The BETTER Act — introduced in the U.S. House of Representative in June — calls for MedPAC to submit a “prototype value-based payment program under a unified prospective payment system for post-acute care services” by March 15, 2021.

“If you don’t try to watch how a unified PAC PPS happens, it will soon be … at your door, showing up, knocking, waiting to get in,” said Grabert, a House Ways and Means Committee veteran who served as lead author of PDGM.

April Anthony, CEO of Encompass Health Corporation’s (NYSE: EHC) home health and hospice division, agreed.

“We have a real future threat coming in the unified post-acute payment [mechanism],” Anthony said, also speaking at the HHCN Summit. “I think that could really turn into the next PDGM — and I think it could happen sooner than PDGM even settles out.”

Shattering silos

In simple terms, MedPAC believes the separate Medicare payment mechanisms create “silos” and inefficiencies in the provision of post-acute care.

Aggregate fee-for-service Medicare spending on PAC settings has remained stable since 2012, in part because of expanded enrollment in managed care.
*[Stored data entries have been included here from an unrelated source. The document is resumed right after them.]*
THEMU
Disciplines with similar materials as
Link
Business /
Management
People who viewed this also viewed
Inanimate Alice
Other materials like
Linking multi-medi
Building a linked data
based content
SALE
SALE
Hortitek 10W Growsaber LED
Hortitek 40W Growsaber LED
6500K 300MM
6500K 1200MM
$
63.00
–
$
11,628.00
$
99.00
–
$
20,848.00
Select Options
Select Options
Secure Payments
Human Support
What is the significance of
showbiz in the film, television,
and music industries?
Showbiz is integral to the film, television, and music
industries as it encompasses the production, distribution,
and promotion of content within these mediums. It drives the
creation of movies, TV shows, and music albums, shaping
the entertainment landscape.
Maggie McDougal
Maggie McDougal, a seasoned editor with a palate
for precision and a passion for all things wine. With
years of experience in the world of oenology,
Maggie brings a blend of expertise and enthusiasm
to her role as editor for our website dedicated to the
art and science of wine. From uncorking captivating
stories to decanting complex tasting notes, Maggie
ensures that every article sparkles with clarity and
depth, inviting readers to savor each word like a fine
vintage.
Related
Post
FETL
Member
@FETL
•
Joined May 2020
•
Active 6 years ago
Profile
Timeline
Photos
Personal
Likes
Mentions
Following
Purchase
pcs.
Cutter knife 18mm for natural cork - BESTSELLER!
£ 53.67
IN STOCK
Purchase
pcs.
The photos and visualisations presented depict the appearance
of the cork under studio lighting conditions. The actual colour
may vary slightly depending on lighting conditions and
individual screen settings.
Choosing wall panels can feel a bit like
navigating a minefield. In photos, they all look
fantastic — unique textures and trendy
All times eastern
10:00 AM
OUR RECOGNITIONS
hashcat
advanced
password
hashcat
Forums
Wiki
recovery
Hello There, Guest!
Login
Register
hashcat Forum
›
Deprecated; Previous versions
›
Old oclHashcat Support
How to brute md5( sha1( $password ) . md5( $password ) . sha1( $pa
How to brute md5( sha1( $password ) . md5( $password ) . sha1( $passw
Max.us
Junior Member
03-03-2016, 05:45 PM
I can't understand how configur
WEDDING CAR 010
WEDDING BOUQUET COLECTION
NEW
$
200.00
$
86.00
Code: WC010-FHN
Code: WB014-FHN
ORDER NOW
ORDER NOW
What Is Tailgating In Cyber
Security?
Total PAC spending reached roughly $58.9 billion in 2017, with home health care accounting for about $18 million.

In the past, MedPAC has recommended that a unified PAC system be structured around “stays” rather than “episodes.” In such a model, SNFs appear likeliest to gain the most, with IRFs likeliest to lose the most, according to MedPAC.

For home health providers, a unified model designed by MedPAC could mean a projected payment cut of about 5%. But as home health providers continue to demonstrate their ability to slash U.S. health care spending and improve health outcomes of the Medicare beneficiaries they serve, a unified model could also turn out to be positive.

“Theoretically, we have the opportunity to come out as a huge winner in a unified post-acute payment model, but as we’ve seen with PDGM, there’s at least a risk that [policymakers] don’t get that right,” Anthony told summit attendees. “As quick as we get through this initial PDGM storm, we need to soon thereafter turn our attention to how we influence the unified post-acute bundle.”

In general, home health providers that have strong partnerships with hospitals, physician groups and health plans would have a leg up under a unified PAC framework. The same holds true for providers with integrated operations that span the entire continuum of care.

Technology-savvy providers will also have an edge, according to Joanne Cunningham, executive director of the Partnership for Quality Home Healthcare (PQHH), a Washington, D.C.-based advocacy organization.

“Technology is going to be key — understanding your data and organization,” Cunningham said at the HHCN Summit. “The partnership is putting a lot of effort right now in a big data project that’s looking at the clinical outcomes of patients in different settings with the same diagnosis.”

Different directions

To some, it may seem strange that a unified PAC payment system is even a possibility with PDGM — the biggest payment change to home health care in two decades — taking shape. But that’s largely because of different priorities between different parts of the government.

PDGM has been a point of focus for CMS, which falls under the executive branch of government. Meanwhile, unified payment has been a special project for MedPAC, which reports to Congress.

“You see two branches of government going in fairly different directions,” Grabert said. “As some point, there’s going to be a reckoning of that process.”